Saved entries →
================

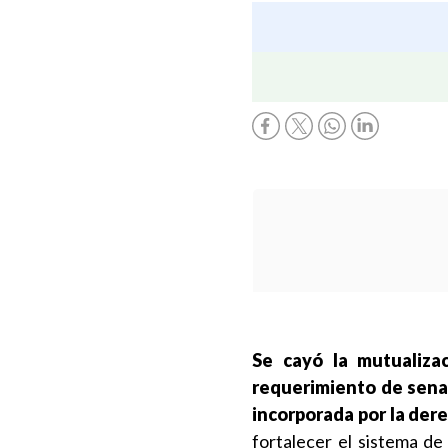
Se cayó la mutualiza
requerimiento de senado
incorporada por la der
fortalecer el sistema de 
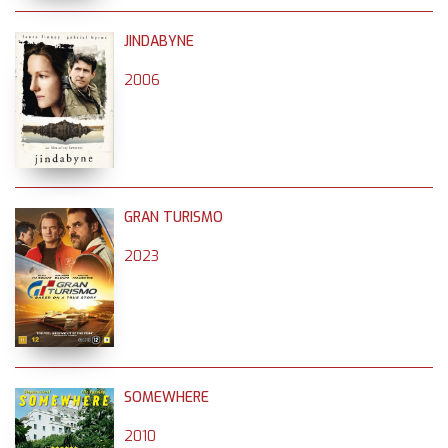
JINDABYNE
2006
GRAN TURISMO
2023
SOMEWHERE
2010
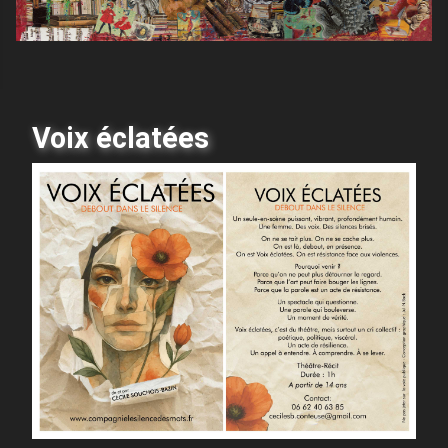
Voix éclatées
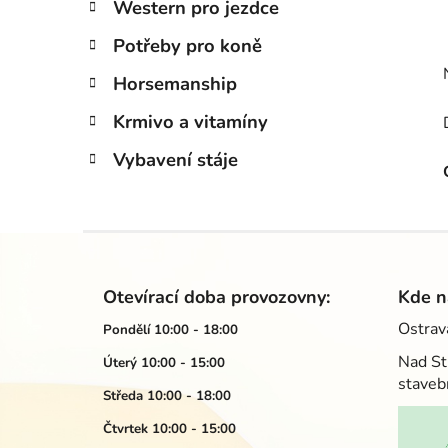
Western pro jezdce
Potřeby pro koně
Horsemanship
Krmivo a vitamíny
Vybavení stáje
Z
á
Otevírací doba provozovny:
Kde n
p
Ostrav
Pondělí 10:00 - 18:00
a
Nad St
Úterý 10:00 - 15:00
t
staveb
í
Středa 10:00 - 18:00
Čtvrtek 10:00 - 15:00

================

Update the entries from the line with "Voix éclatées" through the end of the entries by replacing "Vybavení stáje" with "Vybavení jízdárny" and keeping everything else unchanged. Return only those lines, without the pictures.

Result of the exercise →
Voix éclatées
Western pro jezdce
Potřeby pro koně
Horsemanship
Krmivo a vitamíny
Vybavení jízdárny
Z
á
Otevírací doba provozovny:
Kde n
p
Ostrav
Pondělí 10:00 - 18:00
a
Nad St
Úterý 10:00 - 15:00
t
staveb
í
Středa 10:00 - 18:00
Čtvrtek 10:00 - 15:00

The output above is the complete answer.